Le gaz naturel, bien qu’il soit émetteur de gaz à effet de serre, représenterait, selon Questerre, une source d’énergie «propre».
Photo: Yan Doublet - Le Devoir Le gaz naturel, bien qu’il soit émetteur de gaz à effet de serre, représenterait, selon Questerre, une source d’énergie «propre».
Les partisans du développement tous azimuts de cette filière se sont lancés dans une véritable campagne de promotion du gaz naturel «made in Québec» depuis quelques mois pour contrer la contestation qui s'exprime de plus en plus. L'initiative de la société albertaine Questerre s'inscrit d'ailleurs clairement dans la foulée de celle-ci.

La vidéo, disponible sur Internet, «explique en détail le processus de forage horizontal de même que les méthodes de fracturation hydraulique utilisées au Québec», a soutenu l'entreprise par voie de communiqué. On insiste particulièrement sur les mesures qui sont prises pour éviter toute contamination du sol ou de la nappe phréatique pendant le forage. On dit aussi que le gaz naturel, bien qu'il soit émetteur de gaz à effet de serre — 30 % de moins que le pétrole —, représente une source d'énergie «propre».

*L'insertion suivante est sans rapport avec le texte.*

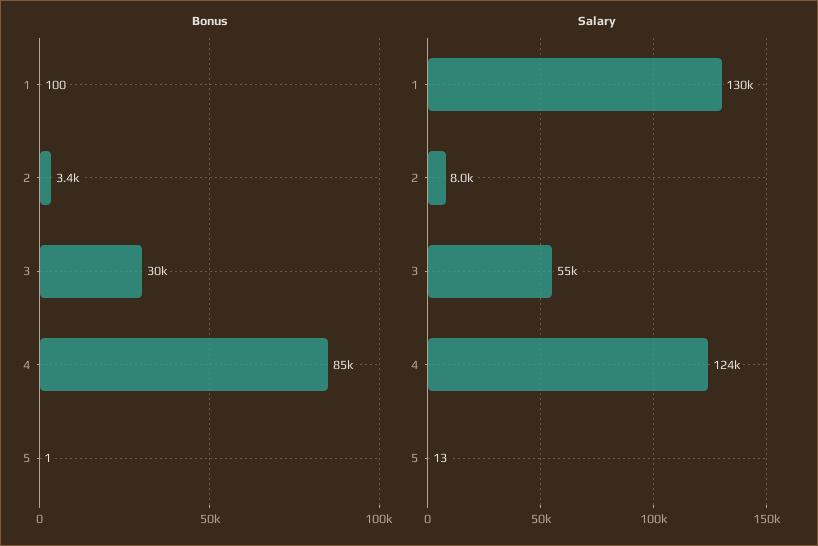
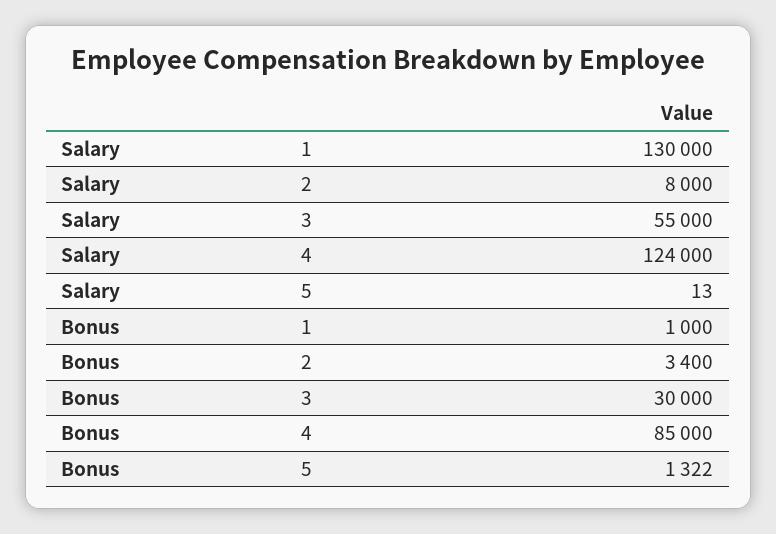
  {
    "Bonus": {
-     "1": 100,
+     "1": 1000,
      "2": 3400,
      "3": 30000,
      "4": 85000,
-     "5": 1
+     "5": 1322
    },
    "Salary": {
      "1": 130000,
      "2": 8000,
      "3": 55000,
      "4": 124000,
      "5": 13
    }
  }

Les opposants soutiennent quant à eux qu'en plus des risques d'émanation de gaz toxiques, il existe une menace réelle pour la qualité de l'eau. Il est toutefois difficile de départager le vrai du faux, d'autant plus qu'aucune étude d'impact indépendante n'a encore été menée au Québec, ni aucun débat public. Québec promet cependant de présenter à l'automne un projet de loi pour encadrer l'exploitation des hydrocarbures.

Le sous-sol québécois — essentiellement sur la rive sud du fleuve Saint-Laurent, entre Québec et Montréal, de part et d'autre de l'autoroute 20 — contiendrait d'énormes quantités de gaz naturel. Certains évoquent des réserves récupérables de 10 000 à 25 000 milliards de pieds cubes. Actuellement, tout le gaz naturel consommé au Québec est importé de l'Ouest canadien.